**LISTED ENTRIES**
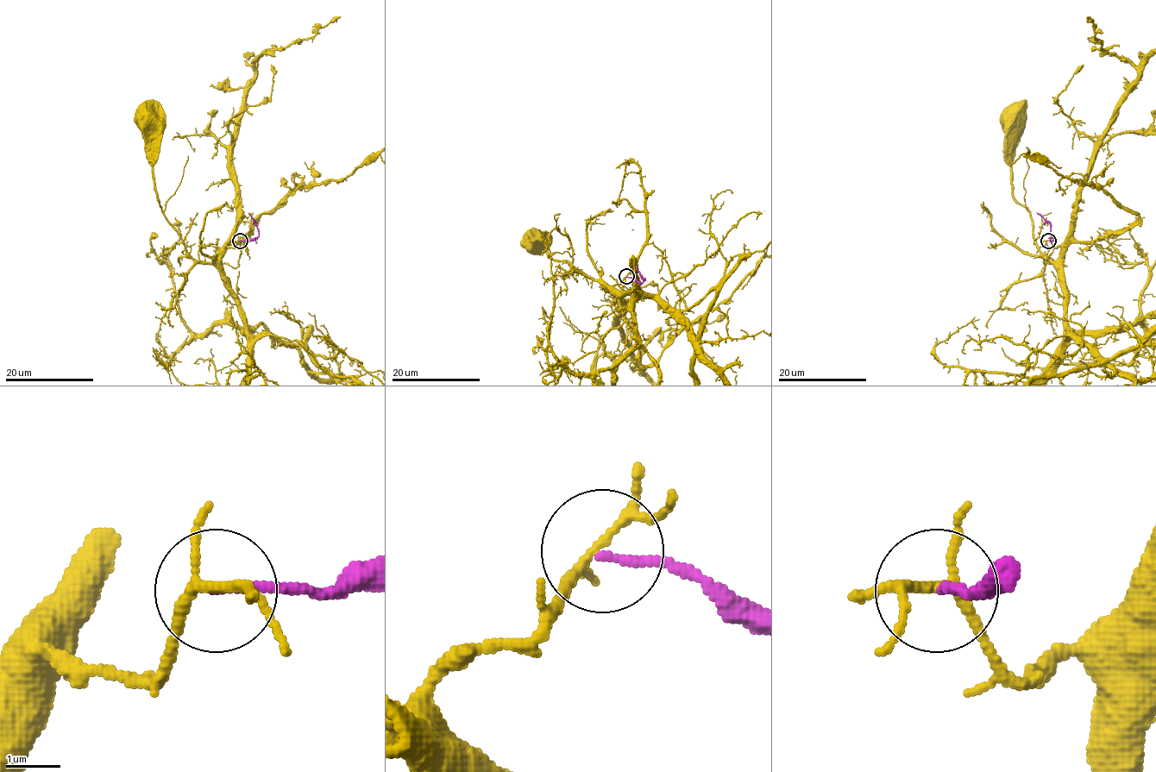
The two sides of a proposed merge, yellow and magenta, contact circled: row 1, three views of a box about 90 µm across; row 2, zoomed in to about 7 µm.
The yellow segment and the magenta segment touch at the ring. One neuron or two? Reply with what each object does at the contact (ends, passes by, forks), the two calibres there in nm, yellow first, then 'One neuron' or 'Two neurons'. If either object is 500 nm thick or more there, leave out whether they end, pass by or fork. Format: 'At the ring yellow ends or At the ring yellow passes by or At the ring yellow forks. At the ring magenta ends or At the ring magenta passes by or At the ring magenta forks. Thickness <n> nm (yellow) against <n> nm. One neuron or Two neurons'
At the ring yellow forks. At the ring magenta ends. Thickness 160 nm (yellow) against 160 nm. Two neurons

* * *

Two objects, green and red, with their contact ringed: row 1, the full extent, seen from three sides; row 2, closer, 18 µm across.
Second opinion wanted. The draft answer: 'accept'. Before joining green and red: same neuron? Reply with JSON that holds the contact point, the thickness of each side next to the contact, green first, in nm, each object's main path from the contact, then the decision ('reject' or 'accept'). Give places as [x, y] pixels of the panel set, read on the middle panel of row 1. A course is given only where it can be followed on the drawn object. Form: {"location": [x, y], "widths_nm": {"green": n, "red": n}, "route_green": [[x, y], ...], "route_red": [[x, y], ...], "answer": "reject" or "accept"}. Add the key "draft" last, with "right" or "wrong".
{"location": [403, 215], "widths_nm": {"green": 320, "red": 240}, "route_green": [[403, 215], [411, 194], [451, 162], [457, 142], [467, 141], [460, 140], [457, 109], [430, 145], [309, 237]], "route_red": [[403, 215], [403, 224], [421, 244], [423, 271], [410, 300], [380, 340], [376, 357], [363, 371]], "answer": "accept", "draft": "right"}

**TO DO**
Return each line above where the word "sides" shows up.

**TASK RESULT**
The two sides of a proposed merge, yellow and magenta, contact circled: row 1, three views of a box about 90 µm across; row 2, zoomed in to about 7 µm.
Two objects, green and red, with their contact ringed: row 1, the full extent, seen from three sides; row 2, closer, 18 µm across.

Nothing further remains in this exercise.